グリーンは特にディフェンス面において、見事な働きを見せた[写真]=Getty Images

 するとカーHCは、ボーガットをベンチに下げ、イグダーラを先発に昇格する決断を下し、スモールボールへと切り替えた。カリー、トンプソン、バーンズ、グリーン、そしてイグダーラで構成されるこのラインナップは、身長こそ最も高くてバーンズの203センチながら、全員がボールハンドリングをこなし、ドライブから3ポイントシュートまでこなすことができるため、速いテンポでゲームを進めることができ、ディフェンスに的を絞らせないオフェンスが可能。ディフェンス面でも、トンプソン、イグダーラ、グリーンを軸にこまめにスイッチすることで、弱点である高さを速さでカバー。

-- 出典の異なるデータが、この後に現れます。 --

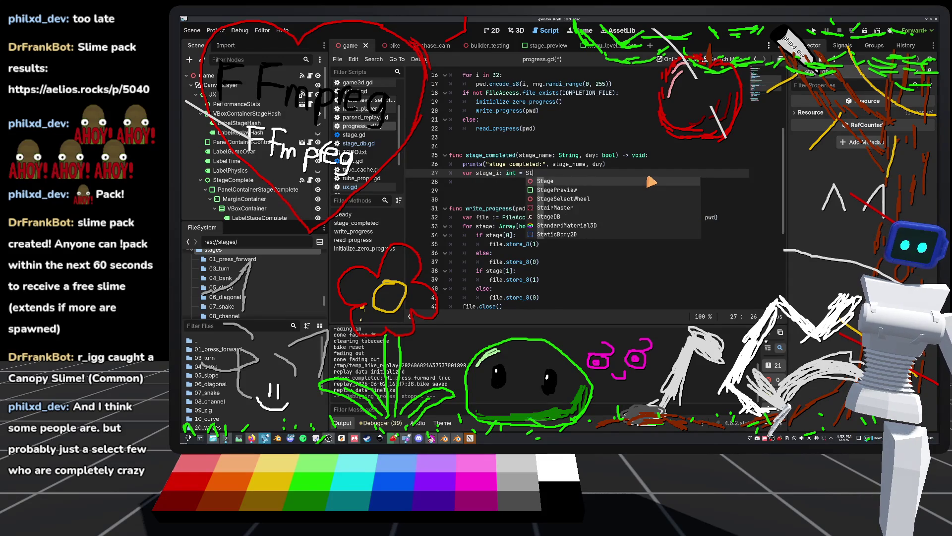
{"action": "type", "text": "ageDB."}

 ウォリアーズは第4戦から3連勝で一気に巻き返し、1975年以来、40年ぶりにチャンピオンとなった。シリーズMVPにはイグダーラが輝いたのだが、リム・プロテクターと化したグリーンの働きも絶賛された。ファウルトラブルに苦しみながらも、得点、リバウンド、アシストなど多方面に渡って存在感を発揮。優勝を決めた第6戦では16得点11リバウンド10アシストのトリプルダブルに加えて3スティールも奪い、自身初となる優勝に花を添えた。